## Exercise
Print the data exactly as it appears, keeping every word.

Excerpts from a dataset
▼
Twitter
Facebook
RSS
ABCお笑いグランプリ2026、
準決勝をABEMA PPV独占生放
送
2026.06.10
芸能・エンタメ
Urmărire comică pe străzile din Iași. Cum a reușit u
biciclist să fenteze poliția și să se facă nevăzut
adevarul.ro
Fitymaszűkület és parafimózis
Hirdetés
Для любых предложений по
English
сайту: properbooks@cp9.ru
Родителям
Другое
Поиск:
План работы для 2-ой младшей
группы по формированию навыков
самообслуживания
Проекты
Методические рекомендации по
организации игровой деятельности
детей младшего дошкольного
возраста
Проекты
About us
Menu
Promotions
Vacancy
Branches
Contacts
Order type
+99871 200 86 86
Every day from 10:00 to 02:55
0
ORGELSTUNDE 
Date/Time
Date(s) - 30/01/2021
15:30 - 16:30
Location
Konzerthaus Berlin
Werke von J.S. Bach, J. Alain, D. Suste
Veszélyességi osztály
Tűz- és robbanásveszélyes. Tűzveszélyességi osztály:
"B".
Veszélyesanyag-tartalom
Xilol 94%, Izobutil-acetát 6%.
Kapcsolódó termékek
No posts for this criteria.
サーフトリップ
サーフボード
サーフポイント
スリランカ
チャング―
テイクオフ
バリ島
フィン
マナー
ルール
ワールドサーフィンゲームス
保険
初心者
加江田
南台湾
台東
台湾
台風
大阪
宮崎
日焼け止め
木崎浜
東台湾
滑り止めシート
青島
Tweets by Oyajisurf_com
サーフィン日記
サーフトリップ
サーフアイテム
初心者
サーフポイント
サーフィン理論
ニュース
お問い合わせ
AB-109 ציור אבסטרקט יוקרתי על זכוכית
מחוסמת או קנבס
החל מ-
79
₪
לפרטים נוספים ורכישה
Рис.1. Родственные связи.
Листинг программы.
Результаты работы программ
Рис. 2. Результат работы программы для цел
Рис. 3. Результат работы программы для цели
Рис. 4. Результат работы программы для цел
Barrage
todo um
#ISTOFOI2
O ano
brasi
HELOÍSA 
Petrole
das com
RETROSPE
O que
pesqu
▲
## Solution to the exercise
Twitter
Facebook
RSS
ABCお笑いグランプリ2026、
準決勝をABEMA PPV独占生放
送
2026.06.10
芸能・エンタメ
Urmărire comică pe străzile din Iași. Cum a reușit u
biciclist să fenteze poliția și să se facă nevăzut
adevarul.ro
Fitymaszűkület és parafimózis
Hirdetés
Для любых предложений по
English
сайту: properbooks@cp9.ru
Родителям
Другое
Поиск:
План работы для 2-ой младшей
группы по формированию навыков
самообслуживания
Проекты
Методические рекомендации по
организации игровой деятельности
детей младшего дошкольного
возраста
Проекты
About us
Menu
Promotions
Vacancy
Branches
Contacts
Order type
+99871 200 86 86
Every day from 10:00 to 02:55
0
ORGELSTUNDE 
Date/Time
Date(s) - 30/01/2021
15:30 - 16:30
Location
Konzerthaus Berlin
Werke von J.S. Bach, J. Alain, D. Suste
Veszélyességi osztály
Tűz- és robbanásveszélyes. Tűzveszélyességi osztály:
"B".
Veszélyesanyag-tartalom
Xilol 94%, Izobutil-acetát 6%.
Kapcsolódó termékek
No posts for this criteria.
サーフトリップ
サーフボード
サーフポイント
スリランカ
チャング―
テイクオフ
バリ島
フィン
マナー
ルール
ワールドサーフィンゲームス
保険
初心者
加江田
南台湾
台東
台湾
台風
大阪
宮崎
日焼け止め
木崎浜
東台湾
滑り止めシート
青島
Tweets by Oyajisurf_com
サーフィン日記
サーフトリップ
サーフアイテム
初心者
サーフポイント
サーフィン理論
ニュース
お問い合わせ
AB-109 ציור אבסטרקט יוקרתי על זכוכית
מחוסמת או קנבס
החל מ-
79
₪
לפרטים נוספים ורכישה
Рис.1. Родственные связи.
Листинг программы.
Результаты работы программ
Рис. 2. Результат работы программы для цел
Рис. 3. Результат работы программы для цели
Рис. 4. Результат работы программы для цел
Barrage
todo um
#ISTOFOI2
O ano
brasi
HELOÍSA 
Petrole
das com
RETROSPE
O que
pesqu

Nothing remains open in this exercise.